Fulmer's office, at 6337 Columbia Road, handled a number of cases beyond picking up 494 stray animals in 2004 and running the county's pet adoption program, which found new owners for 565 animals in 2004. Her department also is responsible for handling the operation of the shelter, in addition to nuisance animal complaints, animal cruelty investigations, animal attacks, rabid animals, dead and injured animals, and private pet cremations.
"We handle all the livestock calls, cows getting out, horses, pigs, goats, chickens, all the livestock calls," Fulmer said, adding that her staff rounds up and tries to return such animals as cows that have escaped their owners.
Fulmer and her staff are on call around the clock to respond to emergency situations such as car wrecks or driving under the influence stops when animals are involved.
"The emus are probably the strangest we had to deal with and probably one of the toughest," Fulmer said, referring to a two-day chase involving escaped emus that occurred in 2000.

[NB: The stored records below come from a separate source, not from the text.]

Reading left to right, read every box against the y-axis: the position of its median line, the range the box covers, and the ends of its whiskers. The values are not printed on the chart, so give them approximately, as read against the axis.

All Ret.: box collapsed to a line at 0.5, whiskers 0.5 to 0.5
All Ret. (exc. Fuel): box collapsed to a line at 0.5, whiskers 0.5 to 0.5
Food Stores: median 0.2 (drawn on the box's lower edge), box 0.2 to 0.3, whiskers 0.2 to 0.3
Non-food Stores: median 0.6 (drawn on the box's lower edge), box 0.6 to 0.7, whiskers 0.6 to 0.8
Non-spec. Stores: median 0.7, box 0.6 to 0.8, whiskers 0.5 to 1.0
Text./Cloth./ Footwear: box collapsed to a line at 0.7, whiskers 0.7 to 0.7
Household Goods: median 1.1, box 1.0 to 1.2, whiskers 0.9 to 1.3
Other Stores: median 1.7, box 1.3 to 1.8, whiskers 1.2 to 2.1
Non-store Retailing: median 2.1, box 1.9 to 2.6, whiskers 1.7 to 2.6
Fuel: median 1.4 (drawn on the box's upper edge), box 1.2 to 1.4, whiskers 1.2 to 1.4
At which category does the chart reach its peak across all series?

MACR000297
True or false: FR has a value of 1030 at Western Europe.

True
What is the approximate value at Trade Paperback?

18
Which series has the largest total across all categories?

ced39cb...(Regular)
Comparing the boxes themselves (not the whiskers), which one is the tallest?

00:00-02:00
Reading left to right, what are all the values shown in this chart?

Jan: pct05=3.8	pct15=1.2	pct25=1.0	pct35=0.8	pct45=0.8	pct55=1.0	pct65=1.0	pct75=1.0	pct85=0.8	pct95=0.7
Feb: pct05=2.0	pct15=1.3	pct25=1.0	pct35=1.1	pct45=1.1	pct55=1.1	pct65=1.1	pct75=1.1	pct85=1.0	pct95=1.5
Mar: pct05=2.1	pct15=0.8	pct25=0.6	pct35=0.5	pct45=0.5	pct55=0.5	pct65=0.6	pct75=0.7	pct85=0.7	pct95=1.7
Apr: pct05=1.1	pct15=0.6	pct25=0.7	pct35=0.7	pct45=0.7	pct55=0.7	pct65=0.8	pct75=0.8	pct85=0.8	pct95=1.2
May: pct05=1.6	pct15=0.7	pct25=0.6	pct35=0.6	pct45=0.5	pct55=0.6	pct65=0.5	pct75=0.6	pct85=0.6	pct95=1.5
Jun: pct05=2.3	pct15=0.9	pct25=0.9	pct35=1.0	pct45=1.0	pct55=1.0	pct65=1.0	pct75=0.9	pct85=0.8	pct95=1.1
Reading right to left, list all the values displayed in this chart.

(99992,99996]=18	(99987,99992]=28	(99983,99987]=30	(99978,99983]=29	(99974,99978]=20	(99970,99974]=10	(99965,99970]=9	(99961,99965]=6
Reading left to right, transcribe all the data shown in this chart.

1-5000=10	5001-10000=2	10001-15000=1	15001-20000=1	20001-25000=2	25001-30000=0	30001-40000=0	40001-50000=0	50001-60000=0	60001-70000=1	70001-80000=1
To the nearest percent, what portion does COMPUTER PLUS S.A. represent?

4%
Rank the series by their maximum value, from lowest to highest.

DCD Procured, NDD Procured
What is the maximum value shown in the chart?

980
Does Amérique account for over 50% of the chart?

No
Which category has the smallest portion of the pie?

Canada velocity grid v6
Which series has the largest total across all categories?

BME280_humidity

And in eight years running Animal Care and Control, Fulmer said she has seen a lot of odd situations, including cases of animal cruelty and neglect, which are investigated by Animal Care and Control. One such case occurred Feb. 10, when Fulmer's office seized 92 cats from Denise Beausoleil's Martinez home after they were found to be living in unsanitary conditions.
Fulmer's office investigated 10 animal cruelty cases in 2004, wrote 27 court citations, and issued 55 written warnings and 297 verbal warnings to pet owners.
"To me personally, the cruelty cases hit me the hardest because it's not the animal's fault," Fulmer said. "You are looking at a person who either didn't know how to take care of the animal or either they are just neglecting the animal. That is when I really have to just be on my toes. It hits you so hard, but you have to be professional. You have to talk to them, even though you don't want to."
Fulmer admits that being an animal lover is a must for the job because her duty is to rescue and find homes for forgotten or neglected animals.
"You have to (love animals) to work here, there's no doubt about it,'' she said. "The things we have to see and the different kinds of animals they have to pick up, the staff has just been wonderful."
Adoption is considered a success at the shelter, Fulmer said, adding that she has five horses at home and two miniature schnauzers.
But not all animals get to go home with loving owners. Even though 545 pets were returned to their owners in 2004, more than 3,000 were euthanized at the shelter for a variety of reasons.
"That is still the bad part of our job," Fulmer said. "We know it is something we have to do, particularly the ones that you get in that are covered with mange or are just not friendly. You know putting them to sleep, they are better off."
Animals that are vicious, incurably sick or otherwise deemed not adoptable are euthanized. Fulmer said a large portion of 2004's euthanized animals were feral, or wild, cats. Feline AIDS and other diseases run rampant among the feral cat population, most of whom are not able to be tamed.
In addition to cremating euthanized animals, the shelter provides private cremation services for citizens' pets and veterinarians' referrals.
Fulmer said her staff performs several private cremations a month and contracts with several local vets.
Stray animals are kept for five days to give owners an opportunity to pick them up before they are put up for adoption. Animals released to Animal Care and Control by their owners are adoptable immediately.
"Then after five days it is put up for adoption and we hold it as long as it stays healthy and we have the space. That is the kicker, space," Fulmer said.
Puppies or kittens are held for seven days and given their first worming and set of shots before being put up for adoption. Adult animals are adopted for $25, and kittens and puppies cost $20 to adopt.
All adopting owners are required to have the animal spayed or neutered.